Whether your child recently came out or has been out for a while, you can connect with resources to support your family and help you be the best possible parent and ally. Check out a few of the best places for understanding, organization and communication during any period of your child's or teen's journey.
When your child decides to come out to you, reaffirm that your home is a safe space for them and that you love them no matter what. Thankfully, they already felt safe enough to express themselves, but coming out is still nerve-wracking. Tell them you accept them and are proud of them, even if you're not sure what to say next.
Therapists are always great resources for parents of LGBTQ+ kids and others who want to talk about their journey with a professional. There's no shame in talking to a mental health professional, and it doesn't mean you don't accept your child — it means you're taking the initiative to learn how to support and encourage them in the most helpful way possible. You could reach out to the National Queer & Trans Therapists of Color Network to find experts who can personally understand and assist with both of your experiences.
Many parents freeze up when their child comes out. They aren't sure what to say because they're scared they'll say the wrong thing. You can always learn how to use new phrases or topics while tossing outdated or offensive terminology.
Resources exist solely for parents who don't know how to talk about identity. They'll help you learn how to support your LGBTQ+ child at any age, like Planned Parenthood's educational topics on identity, gender and even personal safety. The organization makes guides specifically for parents who aren't sure how to approach those subjects when their child comes out and grows up.
Even though more people accept the LGBTQ+ community than ever before, there are unfortunately still homophobic individuals who will discriminate and bully people who share the same schools and workplaces. It can make kids feel isolated after coming out, but parents can build a supportive community outside of their home.
Look for events and organizations for parents of LGBTQ+ youth where kids can form diverse friendships. They may occur locally or nationally, depending on where you live. PFLAG is a grassroots organization that organizes chapters for young people looking to form an inclusive community. Their volunteers provide everything from educational programs to advocacy support, so no one feels alone or confused.

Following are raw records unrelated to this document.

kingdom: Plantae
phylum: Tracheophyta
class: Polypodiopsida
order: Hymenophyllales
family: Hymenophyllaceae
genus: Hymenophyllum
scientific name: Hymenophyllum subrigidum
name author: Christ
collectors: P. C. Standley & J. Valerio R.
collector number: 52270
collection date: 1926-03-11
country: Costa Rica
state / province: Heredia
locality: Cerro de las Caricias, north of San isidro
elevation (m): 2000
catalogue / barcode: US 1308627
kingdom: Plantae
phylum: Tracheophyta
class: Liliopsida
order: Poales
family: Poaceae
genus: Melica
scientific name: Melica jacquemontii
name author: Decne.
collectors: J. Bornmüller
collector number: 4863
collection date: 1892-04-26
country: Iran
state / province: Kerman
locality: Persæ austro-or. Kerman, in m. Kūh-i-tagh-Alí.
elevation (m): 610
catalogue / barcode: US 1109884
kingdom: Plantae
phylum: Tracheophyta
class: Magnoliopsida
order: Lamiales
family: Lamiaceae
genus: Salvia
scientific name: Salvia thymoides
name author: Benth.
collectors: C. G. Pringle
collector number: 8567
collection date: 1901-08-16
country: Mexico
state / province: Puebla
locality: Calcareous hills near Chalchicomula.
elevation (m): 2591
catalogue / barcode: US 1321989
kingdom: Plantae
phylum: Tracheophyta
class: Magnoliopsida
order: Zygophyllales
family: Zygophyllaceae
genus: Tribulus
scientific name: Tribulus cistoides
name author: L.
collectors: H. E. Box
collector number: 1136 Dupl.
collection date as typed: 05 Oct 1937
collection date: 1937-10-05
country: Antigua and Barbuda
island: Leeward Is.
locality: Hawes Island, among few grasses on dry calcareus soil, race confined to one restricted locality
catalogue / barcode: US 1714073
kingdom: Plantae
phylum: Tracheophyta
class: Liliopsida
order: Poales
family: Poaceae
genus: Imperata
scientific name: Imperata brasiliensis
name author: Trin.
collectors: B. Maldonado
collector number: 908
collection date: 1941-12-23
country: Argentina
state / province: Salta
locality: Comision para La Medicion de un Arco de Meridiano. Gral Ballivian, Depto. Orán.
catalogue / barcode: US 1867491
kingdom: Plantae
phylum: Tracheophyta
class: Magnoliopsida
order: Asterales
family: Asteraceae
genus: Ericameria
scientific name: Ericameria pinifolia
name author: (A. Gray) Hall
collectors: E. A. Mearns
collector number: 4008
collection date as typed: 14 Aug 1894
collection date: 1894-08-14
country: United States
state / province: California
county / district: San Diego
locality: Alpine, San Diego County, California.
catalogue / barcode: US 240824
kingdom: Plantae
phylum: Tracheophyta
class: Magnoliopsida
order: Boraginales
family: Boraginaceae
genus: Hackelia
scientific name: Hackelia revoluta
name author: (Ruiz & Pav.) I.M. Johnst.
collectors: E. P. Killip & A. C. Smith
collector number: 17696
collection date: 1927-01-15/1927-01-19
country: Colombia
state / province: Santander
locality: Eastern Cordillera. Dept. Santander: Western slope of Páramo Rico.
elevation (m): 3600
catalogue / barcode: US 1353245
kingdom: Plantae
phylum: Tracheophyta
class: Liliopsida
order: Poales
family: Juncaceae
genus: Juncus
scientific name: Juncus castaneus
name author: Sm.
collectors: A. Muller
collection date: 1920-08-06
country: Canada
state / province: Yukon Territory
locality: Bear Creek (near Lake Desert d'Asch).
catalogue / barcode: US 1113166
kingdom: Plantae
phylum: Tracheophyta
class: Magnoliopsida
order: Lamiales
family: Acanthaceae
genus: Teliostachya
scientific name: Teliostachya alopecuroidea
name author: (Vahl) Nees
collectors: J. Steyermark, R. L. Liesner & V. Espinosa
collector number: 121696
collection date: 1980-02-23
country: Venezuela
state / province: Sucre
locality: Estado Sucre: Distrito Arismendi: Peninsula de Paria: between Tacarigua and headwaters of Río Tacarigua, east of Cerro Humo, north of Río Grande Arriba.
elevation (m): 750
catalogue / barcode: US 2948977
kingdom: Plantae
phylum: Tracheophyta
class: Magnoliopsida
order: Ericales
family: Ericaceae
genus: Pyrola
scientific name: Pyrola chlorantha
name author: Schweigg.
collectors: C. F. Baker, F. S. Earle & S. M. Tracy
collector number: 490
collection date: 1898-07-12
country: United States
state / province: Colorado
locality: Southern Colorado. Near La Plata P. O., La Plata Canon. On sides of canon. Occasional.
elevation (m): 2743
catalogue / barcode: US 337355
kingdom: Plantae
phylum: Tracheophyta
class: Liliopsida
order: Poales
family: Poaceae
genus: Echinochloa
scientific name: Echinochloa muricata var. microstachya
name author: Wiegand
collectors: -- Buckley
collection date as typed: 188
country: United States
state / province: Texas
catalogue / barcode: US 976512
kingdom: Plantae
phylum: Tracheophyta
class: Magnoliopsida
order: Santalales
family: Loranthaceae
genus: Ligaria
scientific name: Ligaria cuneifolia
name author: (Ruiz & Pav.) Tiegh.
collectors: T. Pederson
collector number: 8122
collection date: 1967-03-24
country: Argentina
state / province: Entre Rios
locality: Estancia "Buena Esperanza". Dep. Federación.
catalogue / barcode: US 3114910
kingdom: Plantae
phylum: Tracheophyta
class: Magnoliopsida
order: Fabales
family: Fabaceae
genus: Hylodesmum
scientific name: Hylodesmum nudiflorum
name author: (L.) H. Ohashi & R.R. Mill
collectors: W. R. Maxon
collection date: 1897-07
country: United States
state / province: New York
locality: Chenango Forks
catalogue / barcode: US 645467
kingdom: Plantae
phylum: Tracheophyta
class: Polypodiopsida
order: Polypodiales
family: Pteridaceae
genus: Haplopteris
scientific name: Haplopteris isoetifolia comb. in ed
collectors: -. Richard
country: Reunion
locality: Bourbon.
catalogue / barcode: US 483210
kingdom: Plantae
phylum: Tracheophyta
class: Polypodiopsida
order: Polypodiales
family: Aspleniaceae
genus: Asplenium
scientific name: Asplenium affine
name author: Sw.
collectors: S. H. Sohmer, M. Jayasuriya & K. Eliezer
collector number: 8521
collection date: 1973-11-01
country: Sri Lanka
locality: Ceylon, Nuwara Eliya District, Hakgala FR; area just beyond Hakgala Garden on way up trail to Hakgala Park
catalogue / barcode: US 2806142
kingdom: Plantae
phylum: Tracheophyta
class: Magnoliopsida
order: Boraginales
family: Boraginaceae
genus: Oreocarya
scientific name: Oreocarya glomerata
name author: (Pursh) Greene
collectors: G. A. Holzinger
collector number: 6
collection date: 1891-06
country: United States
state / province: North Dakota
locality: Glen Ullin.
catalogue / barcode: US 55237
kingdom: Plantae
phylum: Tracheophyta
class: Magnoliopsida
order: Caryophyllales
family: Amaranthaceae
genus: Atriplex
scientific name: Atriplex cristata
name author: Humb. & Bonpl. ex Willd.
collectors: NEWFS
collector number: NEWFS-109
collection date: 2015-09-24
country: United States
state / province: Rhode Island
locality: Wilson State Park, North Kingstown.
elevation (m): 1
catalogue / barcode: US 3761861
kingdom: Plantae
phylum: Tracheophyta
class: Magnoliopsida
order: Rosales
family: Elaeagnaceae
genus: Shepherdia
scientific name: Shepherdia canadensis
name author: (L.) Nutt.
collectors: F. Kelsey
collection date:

If your child is in college and just came out, they can seek inclusive on-campus resources so they feel supported even when you can't be with them. They'll discover people who share their lived experiences and develop robust relationships that last well beyond their graduation date.
You likely also worry about your child's well-being as an LGBTQ+ individual. Health care providers aren't always identity-affirming and inclusive, especially if you live in certain regions of the country.
Visit the Gay and Lesbian Medical Association's (GLMA) website to access a comprehensive directory of doctors who have welcoming offices for people with all identities. They'll understand your child's unique health concerns and provide care without any judgment.
Anti-discrimination laws come out all the time, but how do they protect your child? Supporting your family also means knowing their rights. The American Civil Liberties Union (ACLU) gives a brief overview of the things that come up most often. You'll find answers to questions like:
Bigotry shouldn't keep anyone from living the life they want. Read about your child's legal protections to learn when they're guaranteed their rights and what issues you can take to the court system to protect them if necessary.
When your child comes out, it should be a time of celebration. Remind them they're loved and safe, and then do your part to learn how to help them. These tips will make your lives much more fulfilling by introducing new friends and experts who can assist with whatever you need.